To strengthen public health surveillance in Lesotho using a network of expert systems for early detection of health threats, the World Health Organization recently conducted a training on Epidemic Intelligence from Open Sources (EIOS) for over 20 health specialists from the Food and Agricultural Organisation, (FAO)the Ministries of Health, Agriculture, Food Security and Nutrition, Natural Resources, and Environment.
The (EIOS) initiative is a unique collaboration between various public health stakeholders around the globe. Under a common vision, it brings together new and existing initiatives, networks, and systems to strengthen public health intelligence (PHI) by creating a unified all-hazards, One Health approach to early detection, verification, assessment, and communication of public health threats using publicly available information.
EIOS responds to the need for a strong global PHI community that is supported by robust, harmonized, and standardized PHI systems and frameworks across organizations and jurisdictions. To this aim, the initiative is governed by multiple stakeholders and led by WHO under the Health Emergencies Programme (WHE).
Technical Officer, Health Emergencies Information and Risk Assessment from WHO Regional Office for Africa (AFRO), George Williams stated during the training that EIOS is built on “a growing global community of practice, a range of multi-disciplinary collaborators, and an evolving fit-for-purpose system. The global community, including Member States, international and regional organizations, expert networks, research institutes, and other collaborators, is at the heart of the initiative; saving lives through early detection of threats and rapid intervention is its ultimate goal.”
For her part, the Director Disease Control Division from the Ministry of Health, Dr. Tiiti Moleko stated that “the training on Epidemic Intelligence from Open Sources was a welcomed development because it is important to put in place early warning mechanisms in order to reduce the negative impact brought about by public health emergencies.” She further stressed the need for a multi-sectoral collaboration in tackling public health emergencies.
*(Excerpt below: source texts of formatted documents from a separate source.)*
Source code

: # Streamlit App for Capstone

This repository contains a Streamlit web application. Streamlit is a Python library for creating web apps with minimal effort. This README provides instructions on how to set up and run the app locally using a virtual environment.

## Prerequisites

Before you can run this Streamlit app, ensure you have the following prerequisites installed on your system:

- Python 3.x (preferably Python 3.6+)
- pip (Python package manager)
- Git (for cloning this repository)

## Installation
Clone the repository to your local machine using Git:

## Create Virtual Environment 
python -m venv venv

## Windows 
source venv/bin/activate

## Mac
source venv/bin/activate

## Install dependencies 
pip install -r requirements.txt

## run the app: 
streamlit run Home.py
Participants at the workshop described the training as timely and beneficial for the public health sector in the country.
According to the National Integrated Disease Surveillance and Response (IDSR) focal person from the Ministry of Health, Ntsoaki Mokete, “EIOS has been beneficial to me as the surveillance officer whose role is to detect, investigate and respond to emergencies in a timely manner. This training is going to improve our early warning system, and we appreciate the technical and financial support offered by the World Health Organisation in the African Region”, she stated.
Another participant from the Ministry of Agriculture, Peo Ntho stated that the training will facilitate media scanning/monitoring in the case of a health emergency. “This will help faster detection of a looming epidemic and it will enable us to be better prepared, and ultimately manage to avert danger.”
With this training, Lesotho now forms part of the global Epidemic Intelligence from Open Sources community, being the 20th Member State in the African region to join.